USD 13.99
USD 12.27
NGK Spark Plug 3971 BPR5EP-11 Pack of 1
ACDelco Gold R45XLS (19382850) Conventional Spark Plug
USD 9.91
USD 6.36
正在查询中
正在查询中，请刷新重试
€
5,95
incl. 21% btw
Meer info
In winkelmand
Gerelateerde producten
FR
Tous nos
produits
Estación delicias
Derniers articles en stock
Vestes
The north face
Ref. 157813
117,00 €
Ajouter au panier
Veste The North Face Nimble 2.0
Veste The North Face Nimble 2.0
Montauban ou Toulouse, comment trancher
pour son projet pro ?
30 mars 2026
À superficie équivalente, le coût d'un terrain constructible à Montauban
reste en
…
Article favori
--
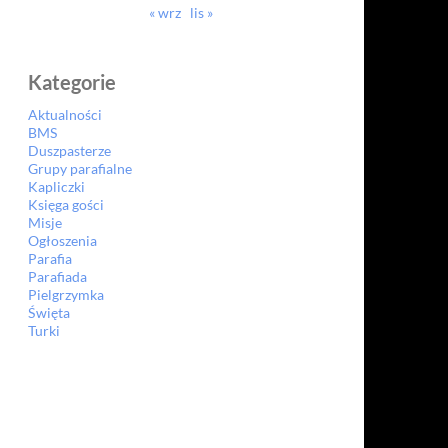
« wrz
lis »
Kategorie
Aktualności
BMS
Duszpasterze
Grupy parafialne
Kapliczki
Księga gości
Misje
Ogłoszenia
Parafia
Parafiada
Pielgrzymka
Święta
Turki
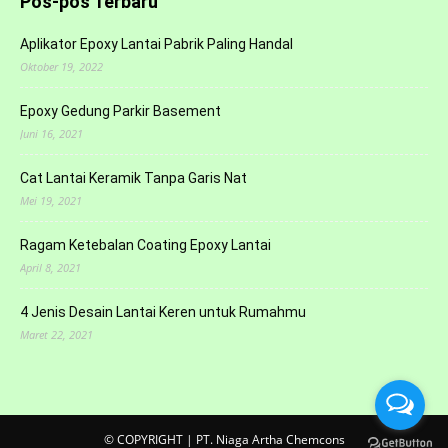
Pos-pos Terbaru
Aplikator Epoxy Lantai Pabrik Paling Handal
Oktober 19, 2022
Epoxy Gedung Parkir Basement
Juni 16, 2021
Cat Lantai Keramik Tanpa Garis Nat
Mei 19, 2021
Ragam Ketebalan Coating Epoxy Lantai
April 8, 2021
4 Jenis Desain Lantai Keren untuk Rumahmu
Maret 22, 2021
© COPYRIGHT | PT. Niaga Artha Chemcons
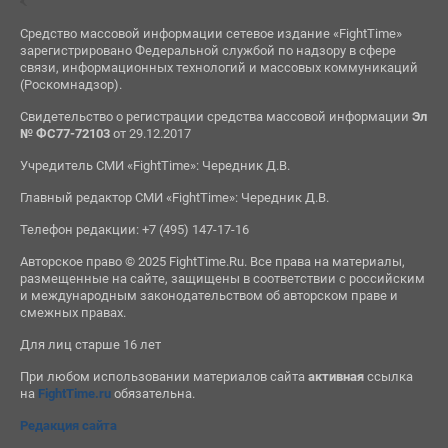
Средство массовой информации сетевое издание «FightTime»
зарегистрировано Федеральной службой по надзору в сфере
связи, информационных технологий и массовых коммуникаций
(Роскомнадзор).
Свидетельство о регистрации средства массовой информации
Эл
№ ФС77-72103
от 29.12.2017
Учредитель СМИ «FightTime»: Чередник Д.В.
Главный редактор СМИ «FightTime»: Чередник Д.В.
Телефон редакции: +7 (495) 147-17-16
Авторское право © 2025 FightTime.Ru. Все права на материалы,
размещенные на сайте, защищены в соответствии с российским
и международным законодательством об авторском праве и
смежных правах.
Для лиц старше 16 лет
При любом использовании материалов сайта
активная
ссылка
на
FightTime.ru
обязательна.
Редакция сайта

- **Action item**
Only the lines holding the word "Montauban" belong in the answer; copy them from the listing above.

- **Output**
Montauban ou Toulouse, comment trancher
À superficie équivalente, le coût d'un terrain constructible à Montauban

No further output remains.